+++ RECORDED INFORMATION
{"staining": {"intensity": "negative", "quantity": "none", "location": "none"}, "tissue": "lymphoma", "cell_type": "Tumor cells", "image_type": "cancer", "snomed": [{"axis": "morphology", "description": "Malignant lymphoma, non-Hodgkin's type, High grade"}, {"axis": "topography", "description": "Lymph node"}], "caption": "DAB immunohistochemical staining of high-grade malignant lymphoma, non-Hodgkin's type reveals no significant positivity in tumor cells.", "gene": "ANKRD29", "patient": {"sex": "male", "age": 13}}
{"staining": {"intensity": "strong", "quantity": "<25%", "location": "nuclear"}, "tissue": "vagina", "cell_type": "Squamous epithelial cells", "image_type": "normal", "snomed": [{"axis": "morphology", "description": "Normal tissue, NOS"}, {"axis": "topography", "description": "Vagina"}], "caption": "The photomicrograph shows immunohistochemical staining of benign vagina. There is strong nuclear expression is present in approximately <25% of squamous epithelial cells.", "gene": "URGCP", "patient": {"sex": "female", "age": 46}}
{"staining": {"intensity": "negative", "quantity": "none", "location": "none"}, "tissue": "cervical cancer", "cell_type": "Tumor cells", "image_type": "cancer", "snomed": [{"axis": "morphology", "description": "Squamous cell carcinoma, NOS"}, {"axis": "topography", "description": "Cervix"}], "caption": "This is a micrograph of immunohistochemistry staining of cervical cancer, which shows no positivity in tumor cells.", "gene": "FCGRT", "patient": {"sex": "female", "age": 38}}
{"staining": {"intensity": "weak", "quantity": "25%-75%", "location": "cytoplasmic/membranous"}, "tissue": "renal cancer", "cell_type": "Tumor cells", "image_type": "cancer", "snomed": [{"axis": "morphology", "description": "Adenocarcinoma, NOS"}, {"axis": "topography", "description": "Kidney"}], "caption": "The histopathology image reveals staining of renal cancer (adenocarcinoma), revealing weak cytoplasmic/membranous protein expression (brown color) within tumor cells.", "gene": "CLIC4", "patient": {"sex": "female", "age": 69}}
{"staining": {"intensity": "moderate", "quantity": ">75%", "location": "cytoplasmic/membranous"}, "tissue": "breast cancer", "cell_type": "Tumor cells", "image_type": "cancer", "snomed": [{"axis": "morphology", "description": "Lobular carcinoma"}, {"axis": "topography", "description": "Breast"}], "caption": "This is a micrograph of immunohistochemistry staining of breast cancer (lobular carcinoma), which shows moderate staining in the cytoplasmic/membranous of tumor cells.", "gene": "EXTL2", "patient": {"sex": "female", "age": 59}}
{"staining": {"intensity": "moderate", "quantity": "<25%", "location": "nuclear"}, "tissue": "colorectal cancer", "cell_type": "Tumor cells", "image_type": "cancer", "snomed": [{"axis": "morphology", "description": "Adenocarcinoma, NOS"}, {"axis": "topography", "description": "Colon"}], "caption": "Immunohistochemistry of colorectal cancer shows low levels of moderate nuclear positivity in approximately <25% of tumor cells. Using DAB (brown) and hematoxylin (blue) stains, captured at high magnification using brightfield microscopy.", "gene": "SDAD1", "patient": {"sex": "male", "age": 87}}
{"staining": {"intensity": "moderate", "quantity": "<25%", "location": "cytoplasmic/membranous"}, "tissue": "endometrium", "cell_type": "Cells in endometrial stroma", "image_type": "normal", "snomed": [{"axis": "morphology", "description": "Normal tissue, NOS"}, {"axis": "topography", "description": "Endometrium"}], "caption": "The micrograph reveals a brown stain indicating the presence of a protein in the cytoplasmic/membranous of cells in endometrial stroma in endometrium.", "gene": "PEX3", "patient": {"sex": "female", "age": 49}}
++++++
WHAT TO WORK ON.
All of the entries need to be reproduced exactly; please write them out.

FINAL ANSWER.
{"staining": {"intensity": "negative", "quantity": "none", "location": "none"}, "tissue": "lymphoma", "cell_type": "Tumor cells", "image_type": "cancer", "snomed": [{"axis": "morphology", "description": "Malignant lymphoma, non-Hodgkin's type, High grade"}, {"axis": "topography", "description": "Lymph node"}], "caption": "DAB immunohistochemical staining of high-grade malignant lymphoma, non-Hodgkin's type reveals no significant positivity in tumor cells.", "gene": "ANKRD29", "patient": {"sex": "male", "age": 13}}
{"staining": {"intensity": "strong", "quantity": "<25%", "location": "nuclear"}, "tissue": "vagina", "cell_type": "Squamous epithelial cells", "image_type": "normal", "snomed": [{"axis": "morphology", "description": "Normal tissue, NOS"}, {"axis": "topography", "description": "Vagina"}], "caption": "The photomicrograph shows immunohistochemical staining of benign vagina. There is strong nuclear expression is present in approximately <25% of squamous epithelial cells.", "gene": "URGCP", "patient": {"sex": "female", "age": 46}}
{"staining": {"intensity": "negative", "quantity": "none", "location": "none"}, "tissue": "cervical cancer", "cell_type": "Tumor cells", "image_type": "cancer", "snomed": [{"axis": "morphology", "description": "Squamous cell carcinoma, NOS"}, {"axis": "topography", "description": "Cervix"}], "caption": "This is a micrograph of immunohistochemistry staining of cervical cancer, which shows no positivity in tumor cells.", "gene": "FCGRT", "patient": {"sex": "female", "age": 38}}
{"staining": {"intensity": "weak", "quantity": "25%-75%", "location": "cytoplasmic/membranous"}, "tissue": "renal cancer", "cell_type": "Tumor cells", "image_type": "cancer", "snomed": [{"axis": "morphology", "description": "Adenocarcinoma, NOS"}, {"axis": "topography", "description": "Kidney"}], "caption": "The histopathology image reveals staining of renal cancer (adenocarcinoma), revealing weak cytoplasmic/membranous protein expression (brown color) within tumor cells.", "gene": "CLIC4", "patient": {"sex": "female", "age": 69}}
{"staining": {"intensity": "moderate", "quantity": ">75%", "location": "cytoplasmic/membranous"}, "tissue": "breast cancer", "cell_type": "Tumor cells", "image_type": "cancer", "snomed": [{"axis": "morphology", "description": "Lobular carcinoma"}, {"axis": "topography", "description": "Breast"}], "caption": "This is a micrograph of immunohistochemistry staining of breast cancer (lobular carcinoma), which shows moderate staining in the cytoplasmic/membranous of tumor cells.", "gene": "EXTL2", "patient": {"sex": "female", "age": 59}}
{"staining": {"intensity": "moderate", "quantity": "<25%", "location": "nuclear"}, "tissue": "colorectal cancer", "cell_type": "Tumor cells", "image_type": "cancer", "snomed": [{"axis": "morphology", "description": "Adenocarcinoma, NOS"}, {"axis": "topography", "description": "Colon"}], "caption": "Immunohistochemistry of colorectal cancer shows low levels of moderate nuclear positivity in approximately <25% of tumor cells. Using DAB (brown) and hematoxylin (blue) stains, captured at high magnification using brightfield microscopy.", "gene": "SDAD1", "patient": {"sex": "male", "age": 87}}
{"staining": {"intensity": "moderate", "quantity": "<25%", "location": "cytoplasmic/membranous"}, "tissue": "endometrium", "cell_type": "Cells in endometrial stroma", "image_type": "normal", "snomed": [{"axis": "morphology", "description": "Normal tissue, NOS"}, {"axis": "topography", "description": "Endometrium"}], "caption": "The micrograph reveals a brown stain indicating the presence of a protein in the cytoplasmic/membranous of cells in endometrial stroma in endometrium.", "gene": "PEX3", "patient": {"sex": "female", "age": 49}}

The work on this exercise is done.